KABUL (Reuters) - Exxon Mobil Corp, the world’s biggest non-state oil company, has not yet accepted an offer to look over a new Afghan oil concession in the country’s north, possibly indicating a fading appetite to invest in the conflict-wracked country.
As Afghanistan’s government finalizes new laws designed to attract more foreign mining investment, Mining Minister Wahidullah Shahrani told Reuters that Exxon had not turned up for a site tour which closes on Sunday, despite being shortlisted with eight other firms for the Afghan Tajik tender near Mazar-e-Sharif.
“Hopefully at some point they (Exxon) will visit the area. But that visit is not mandatory,” Shahrani said in an interview late on Saturday in his Kabul office. A spokeswoman for U.S.-based Exxon said she could not immediately comment.
Exxon’s July expression of interest in the Afghan Tajik basin, which holds an estimated 1.9 billion barrels of oil, lent credence to hopes that Kabul may be making progress in efforts to lessen its reliance on aid, through untapped resources worth as much as $1 trillion, despite an ongoing insurgency.
Shahrani said that with an October bid closure deadline looming, shortlisted companies had been invited to inspect the area and meet local community leaders, an offer which closes on September 30, and which would usually be accepted.
“Some companies, they have already visited, some companies are about to visit the area,” he said. “Those companies, most of them are well established in the region.”
Chinese and Indian companies are already scrambling to lock in access to Afghanistan’s mineral wealth, most estimates of which date back to U.S. surveys carried out decades ago. The country has large deposits of gold, copper, iron ore and oil, as well as lithium and rare earths used in high-tech manufacturing.
Chinese firms are leading the race, with China Metallurgical Group (MCC) and Jiangxi Copper winning a 2007 deal to exploit the giant $3 billion Aynak copper mine southeast of the capital Kabul.
Exxon’s interest fuelled hopes that U.S.-based majors may also compete, despite worries over security and endemic graft, adding urgency to a push for new laws designed to make resource investment more attractive as foreign combat troops withdraw.
Shahrani’s ministry will soon resubmit to President Hamid Karzai’s cabinet mining laws that Afghan officials and Western donors hope will persuade foreign firms to invest in the country’s resources, but which were rejected in July over concerns they were too generous to miners.
The re-draft, backed by Western donors and the World Bank, would remove a 2009 clause separating exploration from an automatic license to exploit finds, a law which led miners to question why they were spending their money on expensive and risky exploration if they could not be assured of profiting.
“It created a lot of discomfort among the potential mining companies and global investors,” Shahrani said.

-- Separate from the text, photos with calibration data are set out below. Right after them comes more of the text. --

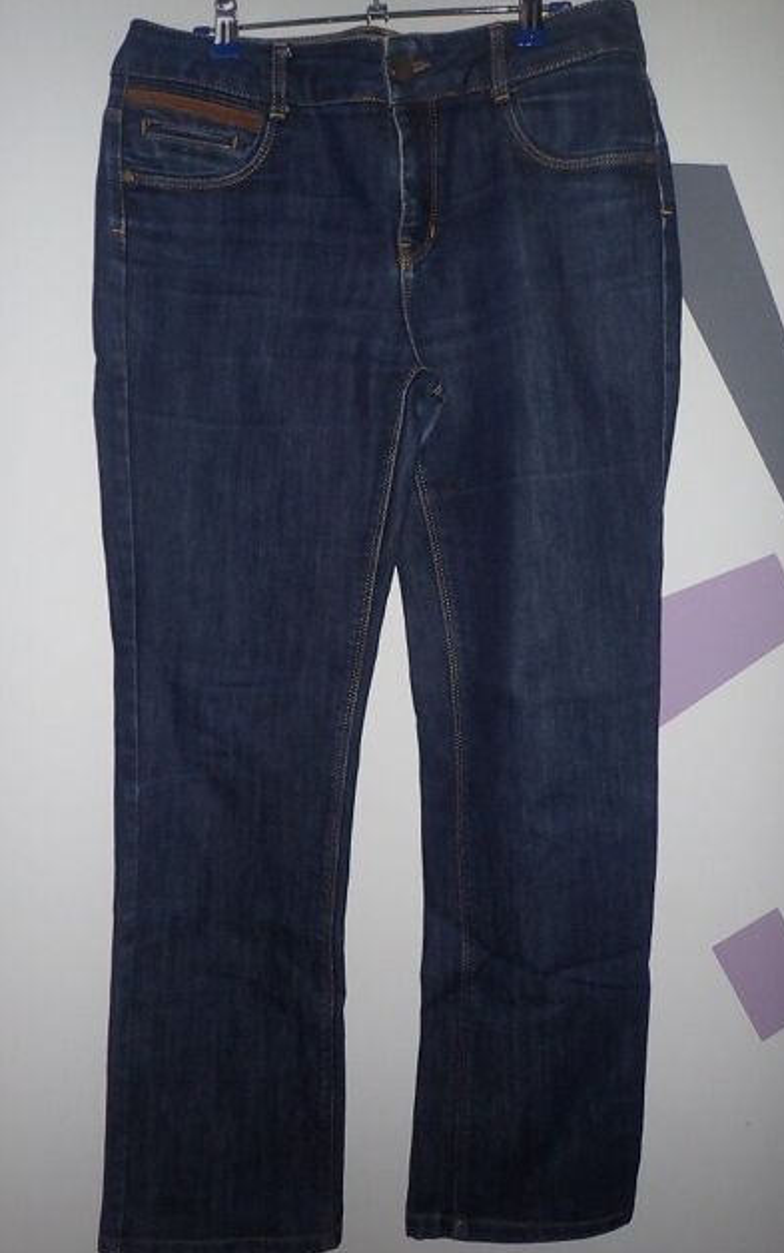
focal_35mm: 27
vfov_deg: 68.4
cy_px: 621
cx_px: 379
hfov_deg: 46.1
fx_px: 922
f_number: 5.6
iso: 400
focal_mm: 4.5
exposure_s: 1/30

“We have made the provision that whoever gets the license for exploration through the tender, once they conduct the exploration, if they find a deposit to be commercially and economically viable, their exploration license will be automatically converted to an exploitation or production license.”
Miners and Western diplomats have not managed to convince the government to include fixed royalty payments in the re-drafted law, though Shahrani admitted that some resources firms thought it lead to greater confidence in planning.
“In the new draft law, we have not mentioned that, and we will leave that to be determined in the bidding process,” he said.
Instead, the overhaul would commit the government to more transparency by publishing contract details in local and international newspapers, as well as on its own website, to counter perceptions of graft in Afghanistan’s notorious kleptocracy.
The draft laws, he said, should go to Karzai’s cabinet in three to four weeks before a November vote in the fractious parliament, where lawmakers have in recent months been testing their muscle with Karzai, sacking key security ministers.
Some political analysts have also speculated that Shahrani’s problems with the law’s initial draft may have been linked to political rivalries over control of potential resource profits.
Shahrani said he was optimistic opposition to the laws had faded in cabinet, and that parliament’s influential economics and resource committees were also positive about the legislation, which was drafted with World Bank help.
“We have been interacting very closely with parliament’s relative committees. I can see a significant degree of support on behalf of the members of those committees,” he said.
Despite the risk of global commodity prices falling as a result of concerns about the strength of the Chinese economy and a global economic slowdown, Shahrani said he believed Afghanistan had not missed the peak of the resource boom.
Most projects in Afghanistan, he said, including bids for northeastern gold concessions in Badakhshan now being considered, would take years to reach production.
“If we do award the concessions tomorrow for iron ore and copper, usually it takes at least five to six years for these deposits to get developed,” he said. “We hope that by then the demand for commodities will again increase.”